In case one server goes down the clients should have a secondary source that they can query. Having a read only replica would solve this.

The database will primarily store the following data:

  • last modified timestamp
  • project identifier
  • message identifier
  • language code of the message
  • message string

This service will ideally work with all the projects that are hosted on translatewiki.net. The service will primarily be beneficial to web applications. Using this service these applications will be able to serve the latest translation messages instead of depending on software updates.

Cron dependency

I have left a significant part of the schedule open to research, discuss and implement the best possible solution for eliminating the cron requirement. Push based solution will be best suited for this which will have to be heavily scrutinized in terms of security. One possible solution would be to use an event based approach in which the client will register an endpoint with the service which will be notified when updates are availble. Another possible solution would be to use the PubSubHubBub protocol for pushing the updates. This functionality will be beneficial for the mediawiki users who use shared hosting (lot of them don't let users set up cron jobs) and who are not used to setting up cron jobs.

Extension

The Localisation Update extension will be rewritten to fetch the updates from the new service.

Future

I plan on maintaining the service and the extension after the gsoc period ends. I'd work with other projects willing to use this service.

Tentative timeline

Dates Task
May 12 - May 17 Finalize and document the flow for the database update mechanism.
May 19 - May 24 Code the initial update mechanism with support for php arrays, yaml and json.
May 26 - May 31 Code the service APIs.
Jun 02 - Jun 07 Test the code in a sandbox for mediawiki, rails-port, jquery.uls. Set up redis, import translations.
Jun 09 - Jun 14 Code the new LocalisationUpdate extension.
Jun 14 - Jun 19 Test all of the components in the sandbox. Gather bugs.
Jun 23 - Jun 28 Mid-term evaluations. Fixing bugs.
Jun 30 - Jul 05 Write missing tests and documentation, if any. Gather-fix bugs.
Jul 07 - Jul 12 Discuss the possible solutions to tackle the cron dependency issue.
Jul 14 - Aug 02 write and test the code according to consensus of discussion
Aug 04 - Aug 09 Clean up, make improvements in code, documentation if needed.
Aug 11 Pencils down

About you

I'm based out of Ahmedabad and currently I'm pursuing a diploma in engineering in information technology.
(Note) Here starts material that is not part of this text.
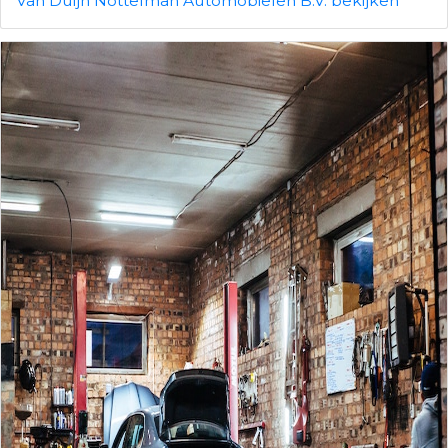
Van Duijn Nottelman Automobielen B.V. bekijken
I've been involved in various wikimedia activities since early 2012, mostly outreach. I've contributed to English and Gujarati wikipedias, Wikidata and Commons.

How did you hear about this program?

Read somewhere on the internet.

Will you have any other time commitments, such as school work, another job, planned vacation, etc., during the duration of the program?

I'll have exams in late May. Apart from that I'll be mostly working on the project itself, if selected.

Participation

Progress tracking

I keep a log of `in progress` or `done` tasks, I plan on doing the same for this project. I'll publish these updates on mediawiki.org.

Source code

I'll regularly publish the source code on a public git repository, either on gerrit or git.

Communication

I'm almost always online on IRC, particularly active on #wikipedia-en and #mediawiki-i18n. Emailing me would be the second best way to get a quick response.

Past experience

Please describe your experience with any other FOSS projects as a user and as a contributor

I've mostly been a consumer of open source software to this day and I wish to contribute code now, hopefully starting with this project. I've recently fixed a parsoid bug and gotten myself familiar with mediawiki's development process.[1]

What project(s) are you interested in (these can be in the same or different organizations)?

Other than this project, I'm very much interested in the mediawiki API and wikidata.